ND7/23 cells are gaining traction as a host model to express peripheral sodium channels such as NaV1.8 and NaV1.9 that have been difficult to express in widely utilized heterologous cells, like CHO and HEK293. Use of ND7/23 as a model cell to characterize the properties of sodium channels requires clear understanding of the endogenous ion channels. To define the nature of the background sodium currents in ND7/23 cells, we aimed to comprehensively profile the voltage-gated sodium channel subunits by endpoint and quantitative reverse transcription-PCR and by whole-cell patch clamp electrophysiology. We found that untransfected ND7/23 cells express endogenous peak sodium currents that average -2.12nA (n = 15) and with kinetics typical of fast sodium currents having activation and inactivation completed within few milliseconds. Furthermore, sodium currents were reduced to virtually nil upon exposure to 100nM tetrodotoxin, indicating that ND7/23 cells have essentially null background for tetrodotoxin-resistant (TTX-R) currents. qRT-PCR profiling indicated a major expression of TTX-sensitive (TTX-S) NaV1.6 and NaV1.7 at similar levels and very low expression of TTX-R NaV1.9 transcripts. There was no expression of TTX-R NaV1.8 in ND7/23 cells. There was low expression of NaV1.1, NaV1.2, NaV1.3 and no expression of cardiac or skeletal muscle sodium channels. As for the sodium channel auxiliary subunits, β1 and β3 subunits were expressed, but not the β2 and β4 subunits that covalently associate with the α-subunits. In addition, our results also showed that only the mouse forms of NaV1.6, NaV1.7 and NaV1.9 sodium channels were expressed in ND7/23 cells that was originally generated as a hybridoma of rat embryonic DRG and mouse neuroblastoma cell-line. By molecular profiling of auxiliary β- and principal α-subunits of the voltage gated sodium channel complex, our results define the background sodium channels expressed in ND7/23 cells, and confirm their utility for detailed functional studies of emerging pain channelopathies ascribed to mutations of the TTX-R sodium channels of sensory neurons.
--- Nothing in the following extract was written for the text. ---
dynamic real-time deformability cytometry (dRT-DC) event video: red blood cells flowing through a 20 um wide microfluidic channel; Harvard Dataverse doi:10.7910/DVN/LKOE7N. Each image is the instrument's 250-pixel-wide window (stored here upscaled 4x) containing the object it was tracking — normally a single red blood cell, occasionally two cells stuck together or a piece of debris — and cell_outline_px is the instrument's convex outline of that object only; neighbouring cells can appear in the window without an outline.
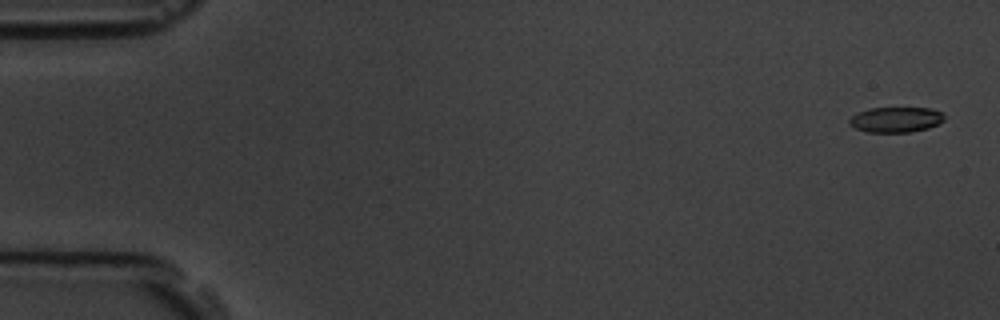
{"species": "common noctule bat (a hibernating species)", "species_latin": "Nyctalus noctula", "temperature_condition": "room temperature", "stored_images_in_passage": 8, "camera_frame_rate_fps": 3000, "um_per_image_px": 0.085, "animal": {"sex": "male", "body_mass_g": 19.5, "forearm_length_mm": 54.6}, "frame": {"image": 1, "passage_image": 1, "time_ms": 0.0, "image_size_px": [1000, 320], "cell_outline_px": [[944, 120], [940, 124], [928, 128], [908, 132], [868, 132], [856, 128], [848, 124], [848, 120], [856, 112], [868, 108], [932, 108], [940, 112], [944, 116]], "centroid_in_image_um": [76.13, 10.16], "position_along_channel_um": 8.9, "area_um2": 14.1}}
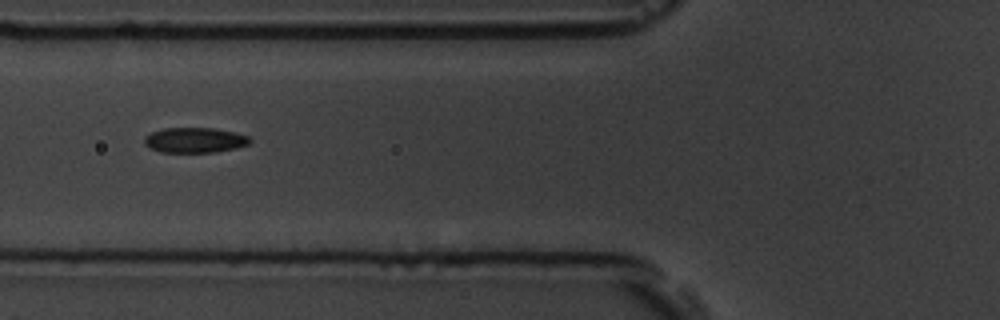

ND7/23 细胞作为一种表达外周钠通道(如 NaV1.8 和 NaV1.9)的宿主模型而备受关注,这些钠通道在广泛应用的异源细胞(如 CHO 和 HEK293)中很难表达。使用 ND7/23 作为模型细胞来表征钠通道的特性,需要清楚地了解内源性离子通道。为了全面描绘 ND7/23 细胞中电压门控钠通道亚基的特性,我们旨在通过终点和定量逆转录 PCR 以及全细胞膜片钳电生理学来全面描绘电压门控钠通道亚基。我们发现,未转染的 ND7/23 细胞表达内源性峰值钠电流,平均为-2.12nA(n=15),其动力学特征为快速钠电流,激活和失活在几毫秒内完成。此外,暴露于 100nM 河豚毒素后,钠电流几乎降至零,表明 ND7/23 细胞的河豚毒素抗性(TTX-R)电流背景基本为零。qRT-PCR 分析表明,TTX-S NaV1.6 和 NaV1.7 的主要表达水平相似,TTX-R NaV1.9 转录本的表达水平非常低。ND7/23 细胞中没有 TTX-R NaV1.8 的表达。NaV1.1、NaV1.2 和 NaV1.3 的表达水平较低,没有表达心肌或骨骼肌钠通道。至于钠通道辅助亚基,β1 和 β3 亚基表达,但不表达与 α-亚基共价结合的 β2 和 β4 亚基。此外,我们的结果还表明,只有 NaV1.6、NaV1.7 和 NaV1.9 钠通道的鼠形式在 ND7/23 细胞中表达,该细胞最初是由大鼠胚胎背根神经节和小鼠神经母细胞瘤细胞系的杂交瘤产生的。通过对电压门控钠通道复合物的辅助β-和主要α-亚基的分子分析,我们的结果定义了 ND7/23 细胞中表达的背景钠通道,并证实了它们在新兴疼痛通道病的详细功能研究中的效用,这些通道病归因于感觉神经元 TTX-R 钠通道的突变。